## TEXTE FOURNI
Cet automne, Ouri nous a partagé son sang, mais pas que ça. Avec son EP We Share Our Blood, elle s’offre en entier, emportant avec elle ses rythmes R&B bruts et vifs. Ses mélodies électros nous font danser avec légèreté, sans urgence.
Pour cette nouvelle production, une chose importait plus que tout à Ouri: transmettre son art à elle, de son esprit à celui de son public. « J’ai commencé un peu sporadiquement à droite et à gauche, dit-elle. Je ne savais pas que je composais un EP. Parfois, quand on compose quelque chose, tout est correct, mais on a le sentiment que tout sonne faux quand même. Ça m’est arrivé souvent. Ici, la direction était claire. » Le seul but d’Ouri était d’utiliser sa voix. Elle voulait que tout soit plus direct.
Dans sa quête de sens artistique, elle a choisi de faire cavalier seul. Elle a loué des micros, des compresseurs, tout ce dont elle avait besoin, et elle s’est lancée. « J’avais besoin de ça dit-elle. Il fallait que je sente que je n’avais pas à plaire à personne. J’ai demandé des avis, au mixeur notamment, mais sinon, je voulais vraiment que ce soit un projet où il n’y a que moi.»

## CONSIGNE A
Répondez d'après le texte sur l'EP d'Ouri :
(i) Quel est le titre de l'EP ?
(ii) Quel était le seul but d'Ouri pour cette production ?
(iii) Qu'a-t-elle loué pour réaliser le projet seule ?

## DONNÉES FOURNIES
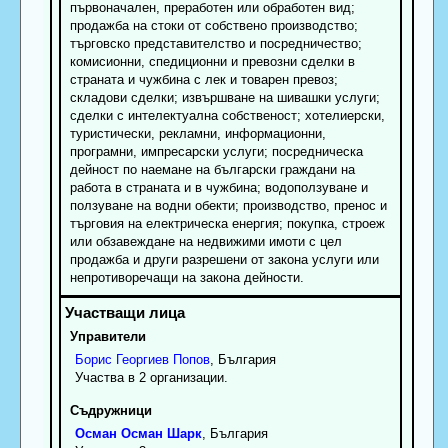
първоначален, преработен или обработен вид;
продажба на стоки от собствено производство;
търговско представителство и посредничество;
комисионни, спедиционни и превозни сделки в
страната и чужбина с лек и товарен превоз;
складови сделки; извършване на шивашки услуги;
сделки с интелектуална собственост; хотелиерски,
туристически, рекламни, информационни,
програмни, импресарски услуги; посредническа
дейност по наемане на български граждани на
работа в страната и в чужбина; водоползуване и
ползуване на водни обекти; производство, пренос и
търговия на електрическа енергия; покупка, строеж
или обзавеждане на недвижими имоти с цел
продажба и други разрешени от закона услуги или
непротиворечащи на закона дейности.
Управители
Борис
Георгиев
Попов
, България
Участва в 2 организации.
Съдружници
Осман
Осман
Шарк
, България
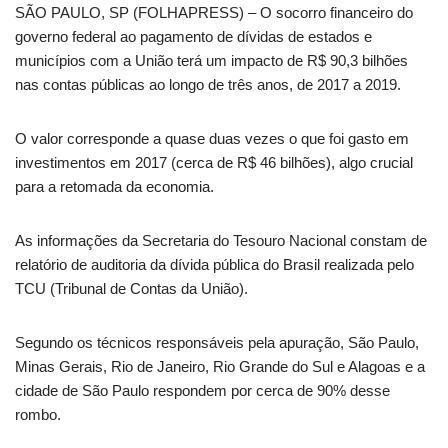
SÃO PAULO, SP (FOLHAPRESS) – O socorro financeiro do
governo federal ao pagamento de dívidas de estados e
municípios com a União terá um impacto de R$ 90,3 bilhões
nas contas públicas ao longo de três anos, de 2017 a 2019.
O valor corresponde a quase duas vezes o que foi gasto em
investimentos em 2017 (cerca de R$ 46 bilhões), algo crucial
para a retomada da economia.
As informações da Secretaria do Tesouro Nacional constam de
relatório de auditoria da dívida pública do Brasil realizada pelo
TCU (Tribunal de Contas da União).
Segundo os técnicos responsáveis pela apuração, São Paulo,
Minas Gerais, Rio de Janeiro, Rio Grande do Sul e Alagoas e a
cidade de São Paulo respondem por cerca de 90% desse
rombo.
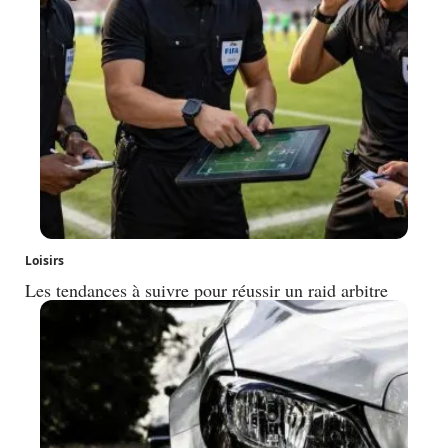
Loisirs
Les tendances à suivre pour réussir un raid arbitre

## CONSIGNE B
Citez fidèlement la partie du listing qui s'ouvre sur sa première ligne et se termine par la ligne contenant « продажба и други », ces deux lignes comprises, en omettant les images.

## CORRIGÉ A
(i) We Share Our Blood.
(ii) Utiliser sa voix.
(iii) Des micros, des compresseurs et tout ce dont elle avait besoin.

## CORRIGÉ B
първоначален, преработен или обработен вид;
продажба на стоки от собствено производство;
търговско представителство и посредничество;
комисионни, спедиционни и превозни сделки в
страната и чужбина с лек и товарен превоз;
складови сделки; извършване на шивашки услуги;
сделки с интелектуална собственост; хотелиерски,
туристически, рекламни, информационни,
програмни, импресарски услуги; посредническа
дейност по наемане на български граждани на
работа в страната и в чужбина; водоползуване и
ползуване на водни обекти; производство, пренос и
търговия на електрическа енергия; покупка, строеж
или обзавеждане на недвижими имоти с цел
продажба и други разрешени от закона услуги или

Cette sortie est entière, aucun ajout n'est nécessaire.